Ехать оказалось недалеко. Это был типовой деловой особняк с конторой на первом этаже и комнатами хозяина и слуг на второй, каких в те времена было полно за Гинзой. Даже директора первых универсальных магазинов предпочитали селиться в таких, чтобы не потерять респектабельности.
Парадная дверь оказалась заперта. Юкио хмыкнул, сошёл с крыльца и, прищурившись, оглядел здание с тротуара.
– Что скажешь?- спросил Кимитакэ.
– Там внутри кто-то точно есть. И контора скорее всего работает.
– Как же она работает, если войти нельзя.
– Видимо, по случаю военного времени - украдкой.
– Почему ты так уверен?
– Потому что рядом проспект, где пыль и лошади, а все стёкла в доме тщательно помыты. В заброшенных домах такого не бывает.
– Получается, нам предстоит угадать, как попасть внутрь…
– Ну, давай разгадывать. Стихотворение ты уже разгадал.
Они начали обходить дом, ощупывая стены в поисках тайного хода или какой-нибудь магической хитрости - вроде того дома, что несколько дней назад вырос на пути их трамвая. Но ничего подозрительного так и не не обнаружили.
Наконец, они оказались с тыльной стороны дома. Разглядеть отсюда улицу было уже невозможно, а с другой стороны тоже была глухая стена.
А вот стена дома, который был указан в газетном адресе, отличалась. Там была калитка с колокольчиком. Перед войной была определённая мода на такой чёрный ход - чтобы угольщики и прочие люди низких профессий не натыкались на гостей возле входа парадного.

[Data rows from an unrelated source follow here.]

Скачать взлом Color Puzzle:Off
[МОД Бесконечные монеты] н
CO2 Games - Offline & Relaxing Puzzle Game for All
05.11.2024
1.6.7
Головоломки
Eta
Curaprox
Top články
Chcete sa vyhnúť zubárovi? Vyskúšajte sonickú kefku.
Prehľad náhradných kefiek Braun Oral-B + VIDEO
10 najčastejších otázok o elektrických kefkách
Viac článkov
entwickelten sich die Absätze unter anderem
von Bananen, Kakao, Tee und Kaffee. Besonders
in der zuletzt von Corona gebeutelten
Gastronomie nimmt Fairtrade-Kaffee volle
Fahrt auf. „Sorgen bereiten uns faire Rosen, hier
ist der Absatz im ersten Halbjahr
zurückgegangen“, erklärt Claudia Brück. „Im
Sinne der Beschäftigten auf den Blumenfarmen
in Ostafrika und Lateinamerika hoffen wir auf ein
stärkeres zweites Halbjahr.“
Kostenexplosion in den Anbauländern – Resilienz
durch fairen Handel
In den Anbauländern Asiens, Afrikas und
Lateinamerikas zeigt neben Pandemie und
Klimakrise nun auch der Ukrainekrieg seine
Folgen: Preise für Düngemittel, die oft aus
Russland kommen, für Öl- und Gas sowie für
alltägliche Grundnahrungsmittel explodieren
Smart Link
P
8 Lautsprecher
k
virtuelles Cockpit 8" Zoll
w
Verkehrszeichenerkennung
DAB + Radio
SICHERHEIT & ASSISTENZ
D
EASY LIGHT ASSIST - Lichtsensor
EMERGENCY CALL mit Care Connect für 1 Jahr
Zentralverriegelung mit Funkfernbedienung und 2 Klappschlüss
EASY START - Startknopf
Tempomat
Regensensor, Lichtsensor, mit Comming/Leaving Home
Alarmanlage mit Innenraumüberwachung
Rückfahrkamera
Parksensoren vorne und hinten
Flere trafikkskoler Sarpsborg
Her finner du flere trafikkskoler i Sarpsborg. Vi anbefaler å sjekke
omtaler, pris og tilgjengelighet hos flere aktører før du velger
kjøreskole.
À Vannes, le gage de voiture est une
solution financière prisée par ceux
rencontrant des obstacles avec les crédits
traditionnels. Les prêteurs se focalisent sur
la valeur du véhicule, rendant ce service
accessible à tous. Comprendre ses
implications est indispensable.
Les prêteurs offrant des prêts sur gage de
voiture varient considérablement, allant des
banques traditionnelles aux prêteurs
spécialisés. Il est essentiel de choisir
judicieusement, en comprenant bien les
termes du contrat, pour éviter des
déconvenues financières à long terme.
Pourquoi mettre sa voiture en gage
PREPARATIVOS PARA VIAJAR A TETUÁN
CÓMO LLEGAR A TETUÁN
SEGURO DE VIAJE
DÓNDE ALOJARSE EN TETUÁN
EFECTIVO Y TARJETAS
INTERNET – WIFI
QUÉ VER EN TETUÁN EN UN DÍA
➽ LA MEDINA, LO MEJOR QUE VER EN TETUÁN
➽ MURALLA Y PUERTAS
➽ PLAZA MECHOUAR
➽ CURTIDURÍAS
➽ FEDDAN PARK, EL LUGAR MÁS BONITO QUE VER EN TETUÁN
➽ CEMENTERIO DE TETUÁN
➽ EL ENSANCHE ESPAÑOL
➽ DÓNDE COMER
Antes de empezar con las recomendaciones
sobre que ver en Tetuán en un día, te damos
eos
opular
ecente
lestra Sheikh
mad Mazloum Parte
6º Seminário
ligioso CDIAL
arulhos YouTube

Кимитакэ, не задумываясь, позвонил. В ответ не было ни голоса, ни шагов - но калитка щёлкнула и отворилась сама собой, словно приглашая в крошечный сад, сдавленный между домом и оградой..
– Раз приглашают - надо идти,- заметил по этому поводу Кимитакэ и смело зашагал по едва заметной дорожке.
Дорожка подвела их к двери, которая вела вела в подвал. Она была не заперта.
Когда они спустились на первую ступеньку, за их спиной звонко захлопнулась калитка.
В на удивление просторном подвале обнаружилась деревянная стойка через всю комнату, с двумя фонарями, а за ней - уже знакомые котлы и миски, от которых пахло варёным мясом пополам с домашним уютом. Это была типовая уличная раменная, только переехавшая под землю. Единственный посетитель лет сорока в дорогом пальто и мягкой шляпе при виде ребят швырнул палочки и бросился наружу, оставив после себя миску с недоеденным супом-мисо.